Omaha Police Chief Alex Hayes, Mayor Jim Suttle and community leaders said efforts to combat violence are working — though slowly — and used a press conference Tuesday at the Omaha Police Department to highlight the need for more action.
Their message: More people need to get involved in their neighborhoods and work with police to suppress crime.
"We still have a lot of work to do, but we're making progress," Hayes said.
He did not go into specifics on the recent spate of shooting deaths, but Capt. Kerry Neumann of the northeast precinct said they were not random.
"People aren't randomly getting killed," he said. "More often than not there's a connection."
The same is true of most homicides, he said.
Neumann said he analyzes crime statistics and deploys additional resources to areas needing them.

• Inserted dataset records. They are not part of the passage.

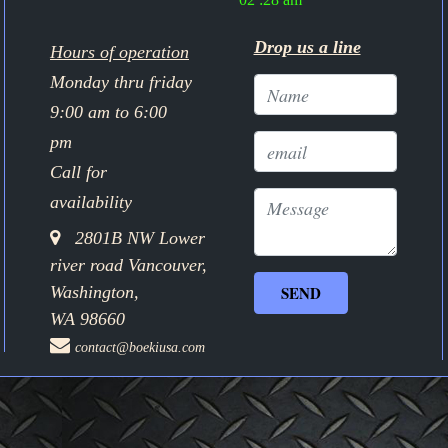
Drop us a line
Hours of operation
Monday thru friday
9:00 am to 6:00
pm
Call for
availability
2801B NW Lower
river road Vancouver,
Washington,
WA 98660
contact@boekiusa.com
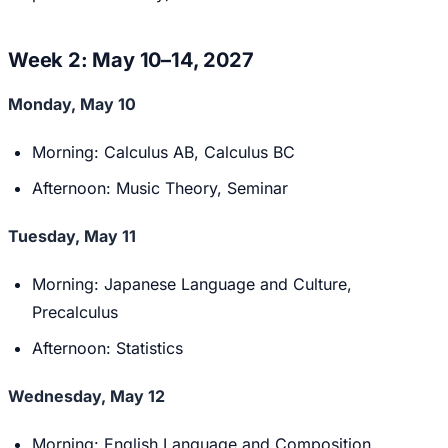
Week 2: May 10–14, 2027
Monday, May 10
Morning: Calculus AB, Calculus BC
Afternoon: Music Theory, Seminar
Tuesday, May 11
Morning: Japanese Language and Culture,
Precalculus
Afternoon: Statistics
Wednesday, May 12
Morning: English Language and Composition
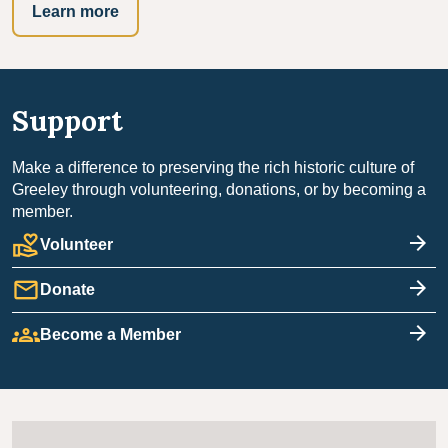
Learn more
Support
Make a difference to preserving the rich historic culture of
Greeley through volunteering, donations, or by becoming a
member.
volunteer_activism
Volunteer
mail
Donate
groups
Become a Member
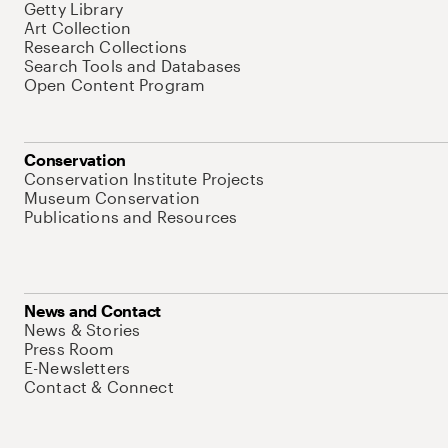
Getty Library
Art Collection
Research Collections
Search Tools and Databases
Open Content Program
Conservation
Conservation Institute Projects
Museum Conservation
Publications and Resources
News and Contact
News & Stories
Press Room
E-Newsletters
Contact & Connect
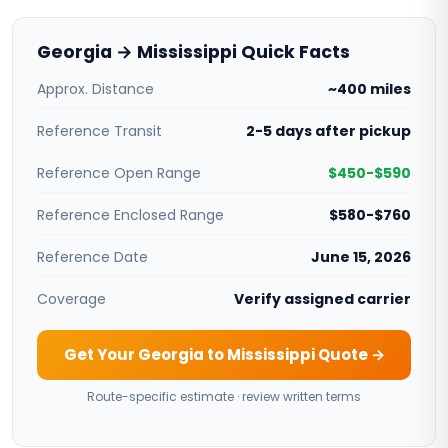
Georgia → Mississippi Quick Facts
Approx. Distance
~400 miles
Reference Transit
2-5 days after pickup
Reference Open Range
$450-$590
Reference Enclosed Range
$580-$760
Reference Date
June 15, 2026
Coverage
Verify assigned carrier
Get Your Georgia to Mississippi Quote →
Route-specific estimate · review written terms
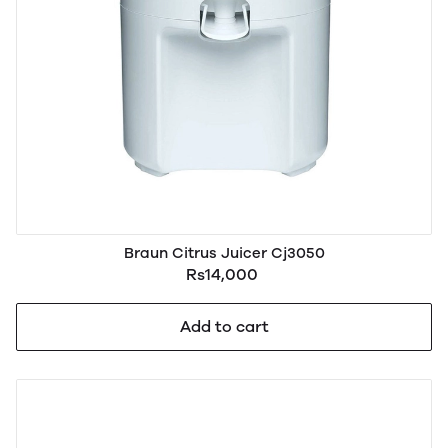
Braun Citrus Juicer Cj3050
Rs14,000
Add to cart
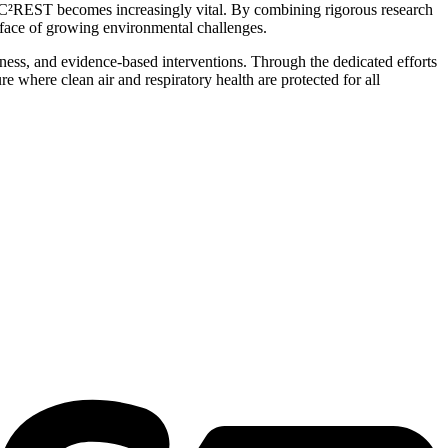
like C²REST becomes increasingly vital. By combining rigorous research
 face of growing environmental challenges.
ness, and evidence-based interventions. Through the dedicated efforts
 where clean air and respiratory health are protected for all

"We send out patrols, officers that will be visible, so when someone drives through contemplating a gun crime, they'll see us and re-evaluate," he said.
Both Neumann and Willie Barney, president of the Empowerment Network, stressed the importance of having residents working in partnership with the Police Department.
Police and community organizations have seen a decrease in crime in neighborhoods where residents are cooperative. "We see results when we all work together," Barney said.
Statistics also show that areas with high unemployment are more prone to more crime and gang activities, he said.
"In Omaha, when young people are working, the crime goes down," said Omaha City Councilman Ben Gray, whose district includes north Omaha.
Mayor Jim Suttle vowed to work with the business community to make jobs available in the city's underemployed areas.
Suttle called the number of shootings "unacceptable" and urged people to turn in firearms during the Police Department's no-questions-asked gun amnesty event on Saturday.